═══ Provided data ═══
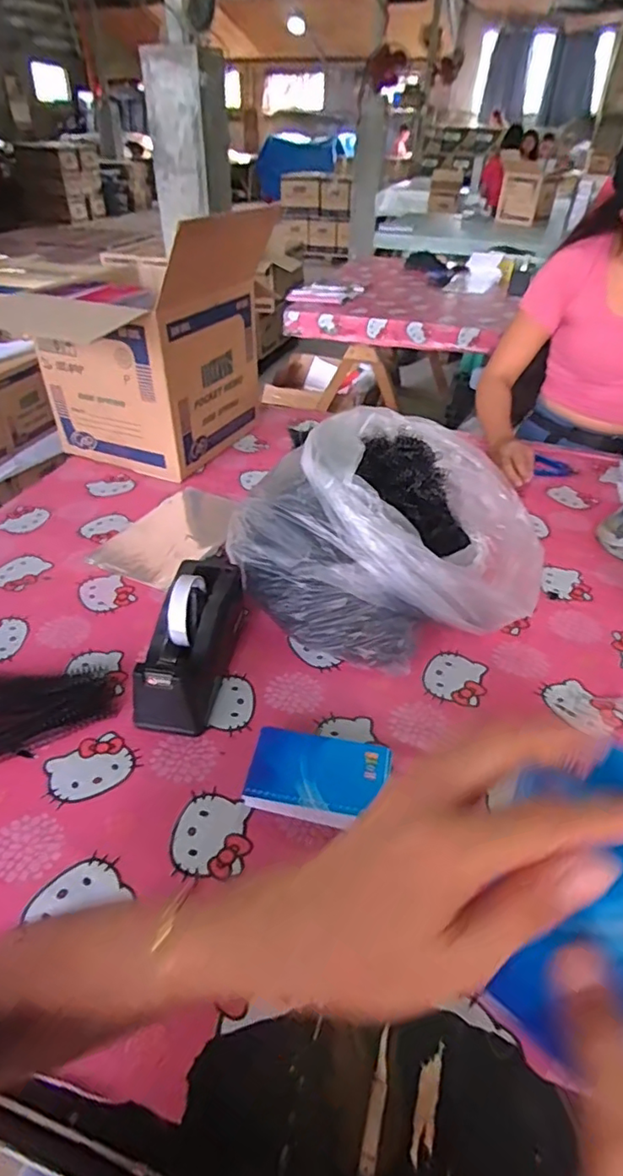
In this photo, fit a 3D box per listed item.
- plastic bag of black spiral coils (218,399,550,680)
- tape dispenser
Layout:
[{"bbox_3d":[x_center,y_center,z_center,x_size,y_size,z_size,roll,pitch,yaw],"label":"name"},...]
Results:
[{"bbox_3d":[0.104,-0.069,0.742,0.376,0.217,0.266,-14,41,-17],"label":"plastic bag of black spiral coils"},{"bbox_3d":[-0.139,0.054,0.652,0.077,0.112,0.219,7,39,9],"label":"tape dispenser"}]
═══
Your answer must be the lines from the one containing "- tape dispenser" to the last line of the entries, repeated exactly and with nothing else.

Output:
- tape dispenser
Layout:
[{"bbox_3d":[x_center,y_center,z_center,x_size,y_size,z_size,roll,pitch,yaw],"label":"name"},...]
Results:
[{"bbox_3d":[0.104,-0.069,0.742,0.376,0.217,0.266,-14,41,-17],"label":"plastic bag of black spiral coils"},{"bbox_3d":[-0.139,0.054,0.652,0.077,0.112,0.219,7,39,9],"label":"tape dispenser"}]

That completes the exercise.